-- EXERCISE REQUIREMENTS --
Verbatim output of the lines below is required, with the images omitted.

-- Saved entries --
- - -

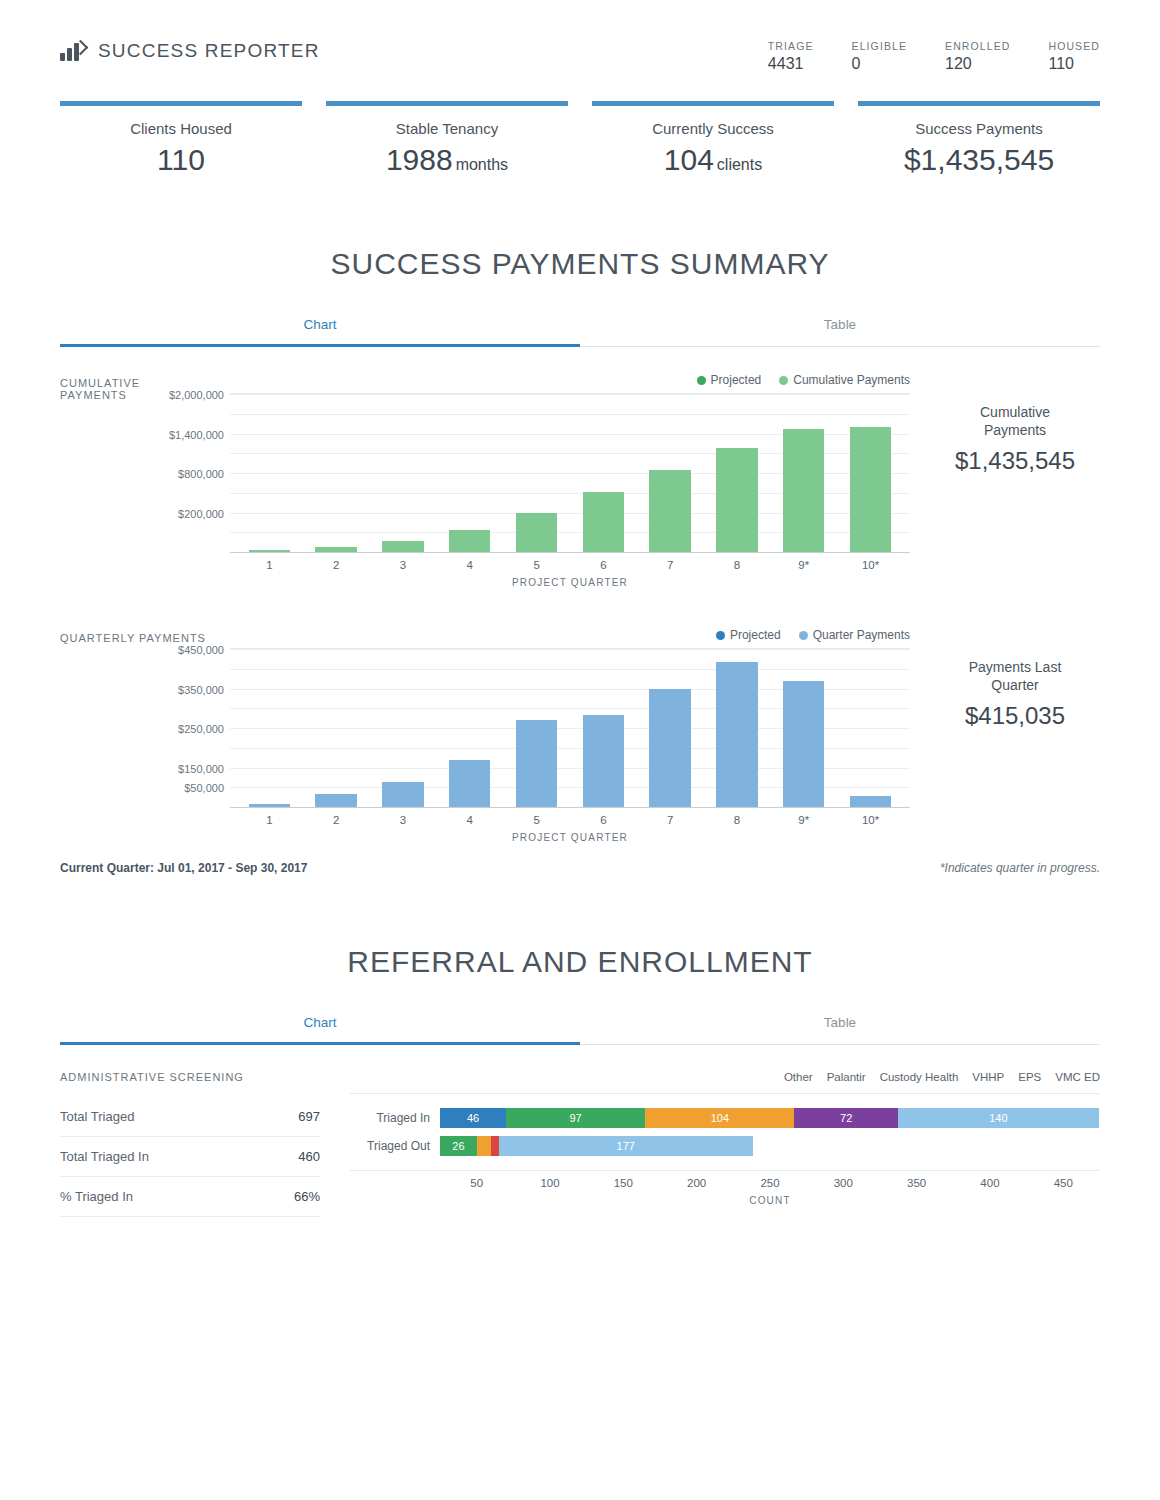SUCCESS REPORTER
TRIAGE
4431
ELIGIBLE
0
ENROLLED
120
HOUSED
110
Clients Housed
110
Stable Tenancy
1988months
Currently Success
104clients
Success Payments
$1,435,545
SUCCESS PAYMENTS SUMMARY
Chart
Table
CUMULATIVE PAYMENTS
Projected
Cumulative Payments
$2,000,000
$1,400,000
$800,000
$200,000
1
2
3
4
5
6
7
8
9*
10*
PROJECT QUARTER
Cumulative
Payments
$1,435,545
QUARTERLY PAYMENTS
Projected
Quarter Payments
$450,000
$350,000
$250,000
$150,000
$50,000
1
2
3
4
5
6
7
8
9*
10*
PROJECT QUARTER
Payments Last
Quarter
$415,035
Current Quarter: Jul 01, 2017 - Sep 30, 2017
*Indicates quarter in progress.
REFERRAL AND ENROLLMENT
Chart
Table
ADMINISTRATIVE SCREENING
| Total Triaged | 697 |
| Total Triaged In | 460 |
| % Triaged In | 66% |
Other
Palantir
Custody Health
VHHP
EPS
VMC ED
Triaged In
46
97
104
72
140
Triaged Out
26
177
50
100
150
200
250
300
350
400
450
COUNT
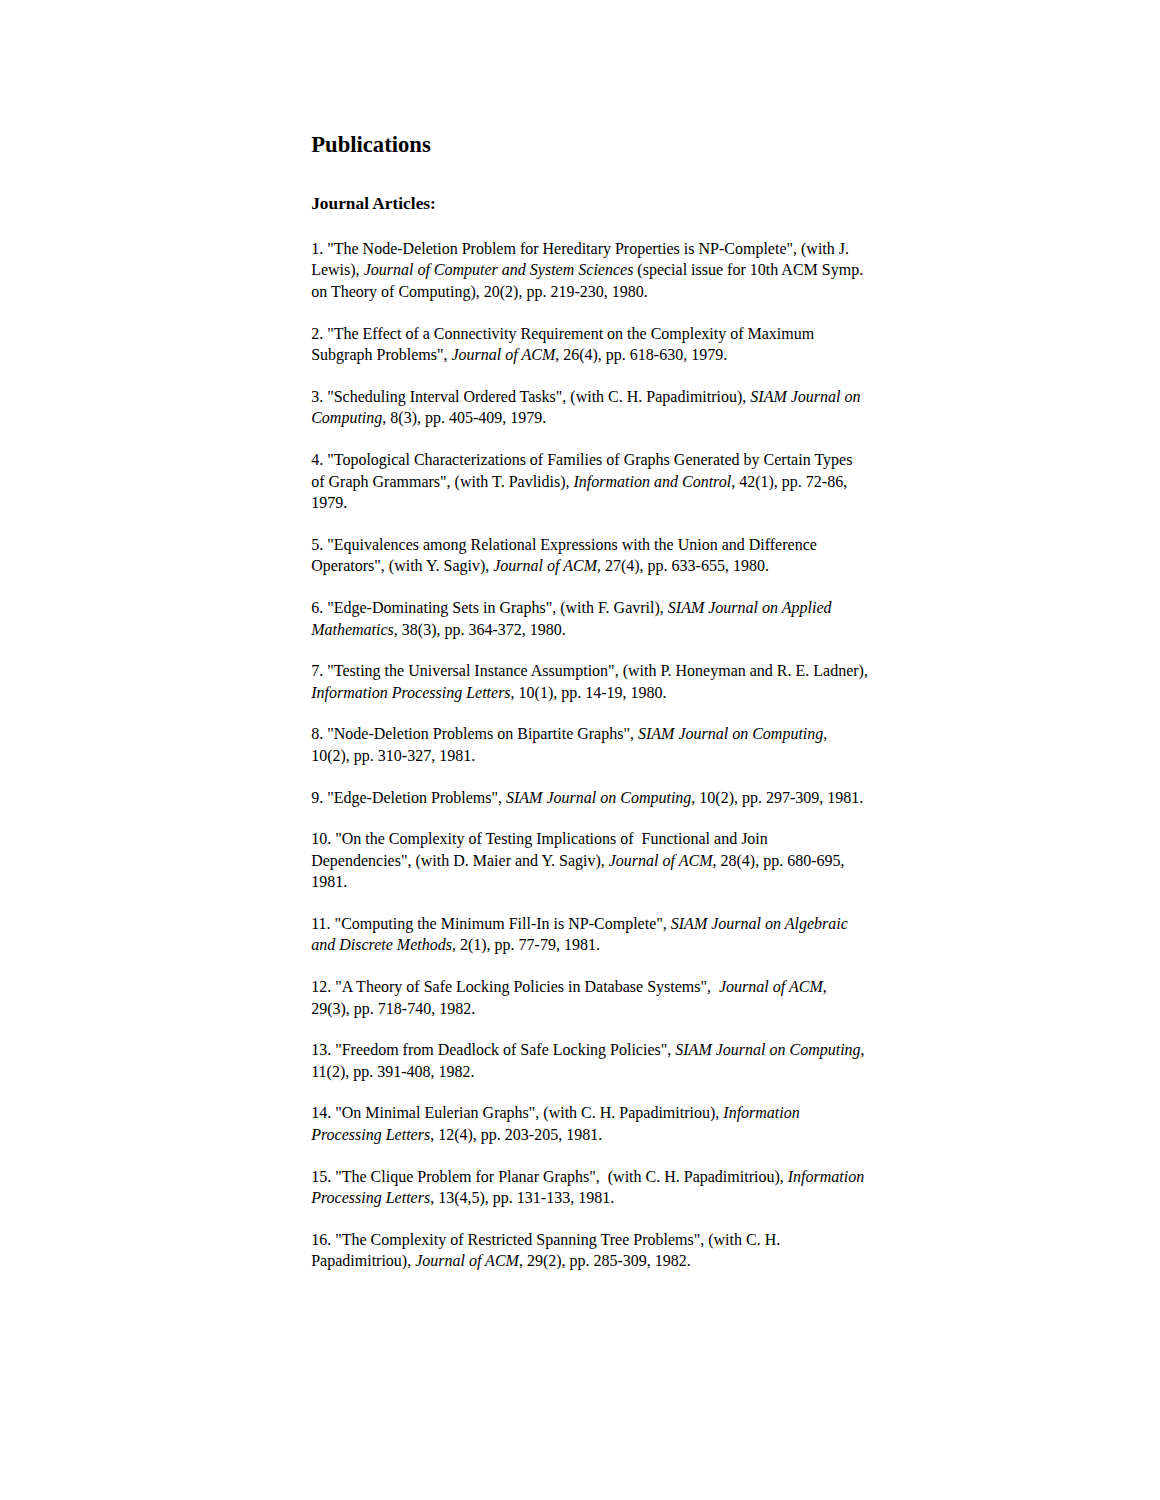Publications
Journal Articles:
1. "The Node-Deletion Problem for Hereditary Properties is NP-Complete", (with J. Lewis), Journal of Computer and System Sciences (special issue for 10th ACM Symp. on Theory of Computing), 20(2), pp. 219-230, 1980.
2. "The Effect of a Connectivity Requirement on the Complexity of Maximum Subgraph Problems", Journal of ACM, 26(4), pp. 618-630, 1979.
3. "Scheduling Interval Ordered Tasks", (with C. H. Papadimitriou), SIAM Journal on Computing, 8(3), pp. 405-409, 1979.
4. "Topological Characterizations of Families of Graphs Generated by Certain Types of Graph Grammars", (with T. Pavlidis), Information and Control, 42(1), pp. 72-86, 1979.
5. "Equivalences among Relational Expressions with the Union and Difference Operators", (with Y. Sagiv), Journal of ACM, 27(4), pp. 633-655, 1980.
6. "Edge-Dominating Sets in Graphs", (with F. Gavril), SIAM Journal on Applied Mathematics, 38(3), pp. 364-372, 1980.
7. "Testing the Universal Instance Assumption", (with P. Honeyman and R. E. Ladner), Information Processing Letters, 10(1), pp. 14-19, 1980.
8. "Node-Deletion Problems on Bipartite Graphs", SIAM Journal on Computing, 10(2), pp. 310-327, 1981.
9. "Edge-Deletion Problems", SIAM Journal on Computing, 10(2), pp. 297-309, 1981.
10. "On the Complexity of Testing Implications of Functional and Join Dependencies", (with D. Maier and Y. Sagiv), Journal of ACM, 28(4), pp. 680-695, 1981.
11. "Computing the Minimum Fill-In is NP-Complete", SIAM Journal on Algebraic and Discrete Methods, 2(1), pp. 77-79, 1981.
12. "A Theory of Safe Locking Policies in Database Systems", Journal of ACM, 29(3), pp. 718-740, 1982.
13. "Freedom from Deadlock of Safe Locking Policies", SIAM Journal on Computing, 11(2), pp. 391-408, 1982.
14. "On Minimal Eulerian Graphs", (with C. H. Papadimitriou), Information Processing Letters, 12(4), pp. 203-205, 1981.
15. "The Clique Problem for Planar Graphs", (with C. H. Papadimitriou), Information Processing Letters, 13(4,5), pp. 131-133, 1981.
16. "The Complexity of Restricted Spanning Tree Problems", (with C. H. Papadimitriou), Journal of ACM, 29(2), pp. 285-309, 1982.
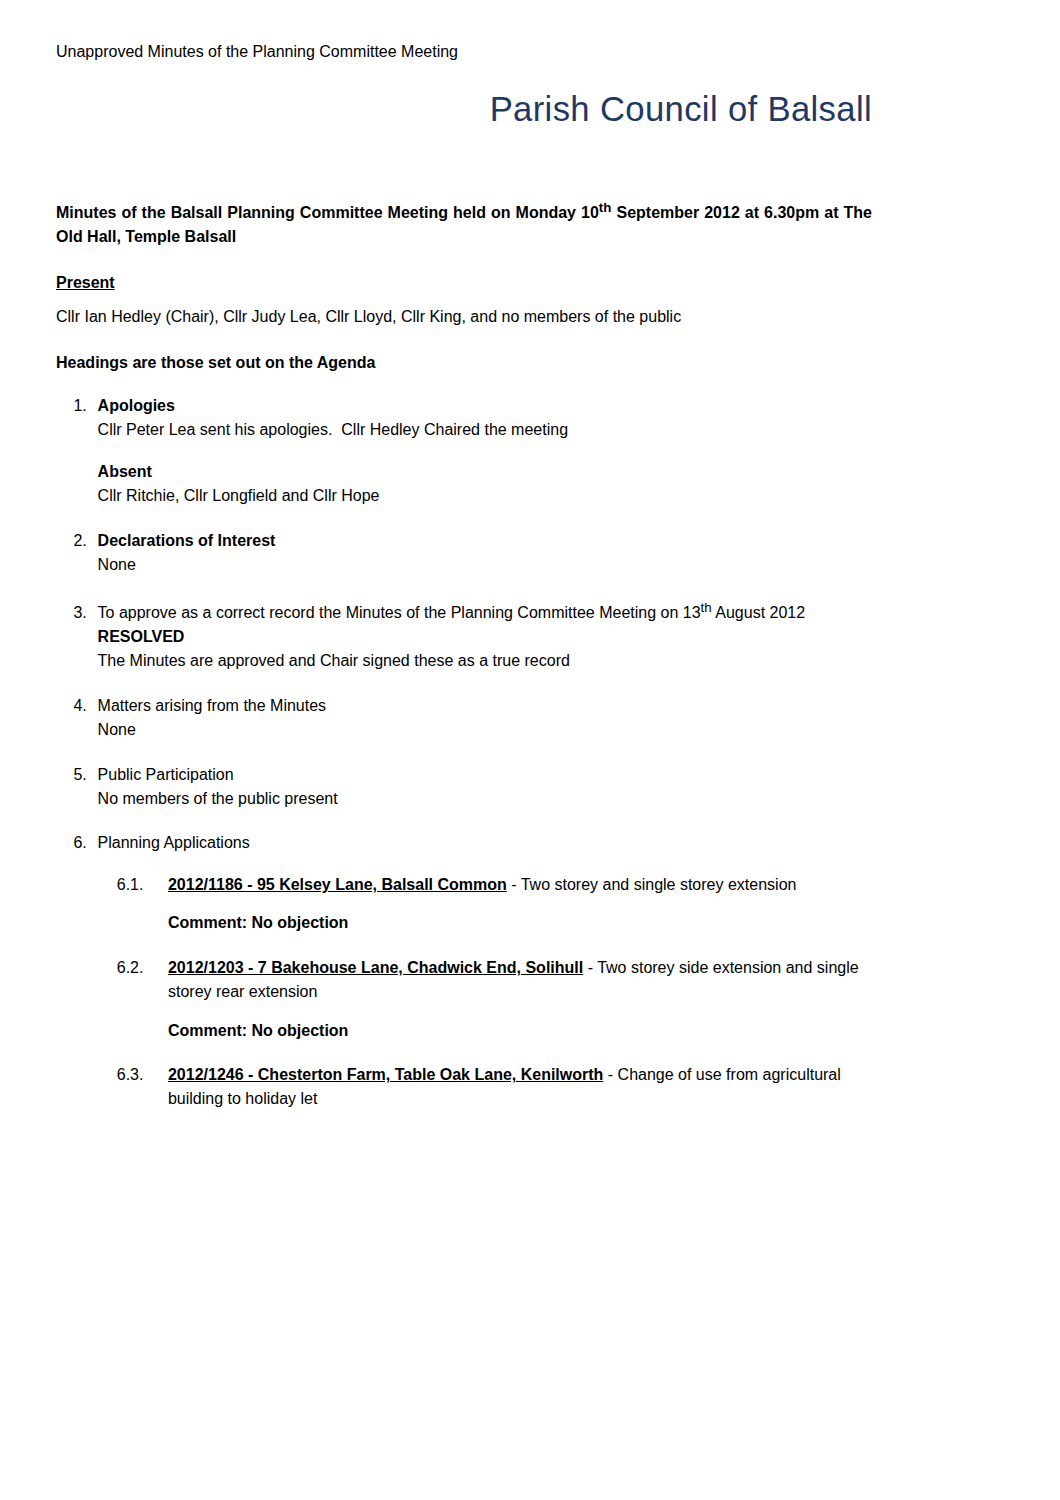Unapproved Minutes of the Planning Committee Meeting
Parish Council of Balsall
Minutes of the Balsall Planning Committee Meeting held on Monday 10th September 2012 at 6.30pm at The Old Hall, Temple Balsall
Present
Cllr Ian Hedley (Chair), Cllr Judy Lea, Cllr Lloyd, Cllr King, and no members of the public
Headings are those set out on the Agenda
Apologies Cllr Peter Lea sent his apologies. Cllr Hedley Chaired the meeting Absent Cllr Ritchie, Cllr Longfield and Cllr Hope
Declarations of Interest None
To approve as a correct record the Minutes of the Planning Committee Meeting on 13th August 2012 RESOLVED The Minutes are approved and Chair signed these as a true record
Matters arising from the Minutes None
Public Participation No members of the public present
Planning Applications
2012/1186 - 95 Kelsey Lane, Balsall Common - Two storey and single storey extension Comment: No objection
2012/1203 - 7 Bakehouse Lane, Chadwick End, Solihull - Two storey side extension and single storey rear extension Comment: No objection
2012/1246 - Chesterton Farm, Table Oak Lane, Kenilworth - Change of use from agricultural building to holiday let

- - -

-- ANSWER AREA --
SUCCESS REPORTER
TRIAGE
4431
ELIGIBLE
0
ENROLLED
120
HOUSED
110
Clients Housed
110
Stable Tenancy
1988months
Currently Success
104clients
Success Payments
$1,435,545
SUCCESS PAYMENTS SUMMARY
Chart
Table
CUMULATIVE PAYMENTS
Projected
Cumulative Payments
$2,000,000
$1,400,000
$800,000
$200,000
1
2
3
4
5
6
7
8
9*
10*
PROJECT QUARTER
Cumulative
Payments
$1,435,545
QUARTERLY PAYMENTS
Projected
Quarter Payments
$450,000
$350,000
$250,000
$150,000
$50,000
1
2
3
4
5
6
7
8
9*
10*
PROJECT QUARTER
Payments Last
Quarter
$415,035
Current Quarter: Jul 01, 2017 - Sep 30, 2017
*Indicates quarter in progress.
REFERRAL AND ENROLLMENT
Chart
Table
ADMINISTRATIVE SCREENING
| Total Triaged | 697 |
| Total Triaged In | 460 |
| % Triaged In | 66% |
Other
Palantir
Custody Health
VHHP
EPS
VMC ED
Triaged In
46
97
104
72
140
Triaged Out
26
177
50
100
150
200
250
300
350
400
450
COUNT
Publications
Journal Articles:
1. "The Node-Deletion Problem for Hereditary Properties is NP-Complete", (with J. Lewis), Journal of Computer and System Sciences (special issue for 10th ACM Symp. on Theory of Computing), 20(2), pp. 219-230, 1980.
2. "The Effect of a Connectivity Requirement on the Complexity of Maximum Subgraph Problems", Journal of ACM, 26(4), pp. 618-630, 1979.
3. "Scheduling Interval Ordered Tasks", (with C. H. Papadimitriou), SIAM Journal on Computing, 8(3), pp. 405-409, 1979.
4. "Topological Characterizations of Families of Graphs Generated by Certain Types of Graph Grammars", (with T. Pavlidis), Information and Control, 42(1), pp. 72-86, 1979.
5. "Equivalences among Relational Expressions with the Union and Difference Operators", (with Y. Sagiv), Journal of ACM, 27(4), pp. 633-655, 1980.
6. "Edge-Dominating Sets in Graphs", (with F. Gavril), SIAM Journal on Applied Mathematics, 38(3), pp. 364-372, 1980.
7. "Testing the Universal Instance Assumption", (with P. Honeyman and R. E. Ladner), Information Processing Letters, 10(1), pp. 14-19, 1980.
8. "Node-Deletion Problems on Bipartite Graphs", SIAM Journal on Computing, 10(2), pp. 310-327, 1981.
9. "Edge-Deletion Problems", SIAM Journal on Computing, 10(2), pp. 297-309, 1981.
10. "On the Complexity of Testing Implications of Functional and Join Dependencies", (with D. Maier and Y. Sagiv), Journal of ACM, 28(4), pp. 680-695, 1981.
11. "Computing the Minimum Fill-In is NP-Complete", SIAM Journal on Algebraic and Discrete Methods, 2(1), pp. 77-79, 1981.
12. "A Theory of Safe Locking Policies in Database Systems", Journal of ACM, 29(3), pp. 718-740, 1982.
13. "Freedom from Deadlock of Safe Locking Policies", SIAM Journal on Computing, 11(2), pp. 391-408, 1982.
14. "On Minimal Eulerian Graphs", (with C. H. Papadimitriou), Information Processing Letters, 12(4), pp. 203-205, 1981.
15. "The Clique Problem for Planar Graphs", (with C. H. Papadimitriou), Information Processing Letters, 13(4,5), pp. 131-133, 1981.
16. "The Complexity of Restricted Spanning Tree Problems", (with C. H. Papadimitriou), Journal of ACM, 29(2), pp. 285-309, 1982.
Unapproved Minutes of the Planning Committee Meeting
Parish Council of Balsall
Minutes of the Balsall Planning Committee Meeting held on Monday 10th September 2012 at 6.30pm at The Old Hall, Temple Balsall
Present
Cllr Ian Hedley (Chair), Cllr Judy Lea, Cllr Lloyd, Cllr King, and no members of the public
Headings are those set out on the Agenda
Apologies Cllr Peter Lea sent his apologies. Cllr Hedley Chaired the meeting Absent Cllr Ritchie, Cllr Longfield and Cllr Hope
Declarations of Interest None
To approve as a correct record the Minutes of the Planning Committee Meeting on 13th August 2012 RESOLVED The Minutes are approved and Chair signed these as a true record
Matters arising from the Minutes None
Public Participation No members of the public present
Planning Applications
2012/1186 - 95 Kelsey Lane, Balsall Common - Two storey and single storey extension Comment: No objection
2012/1203 - 7 Bakehouse Lane, Chadwick End, Solihull - Two storey side extension and single storey rear extension Comment: No objection
2012/1246 - Chesterton Farm, Table Oak Lane, Kenilworth - Change of use from agricultural building to holiday let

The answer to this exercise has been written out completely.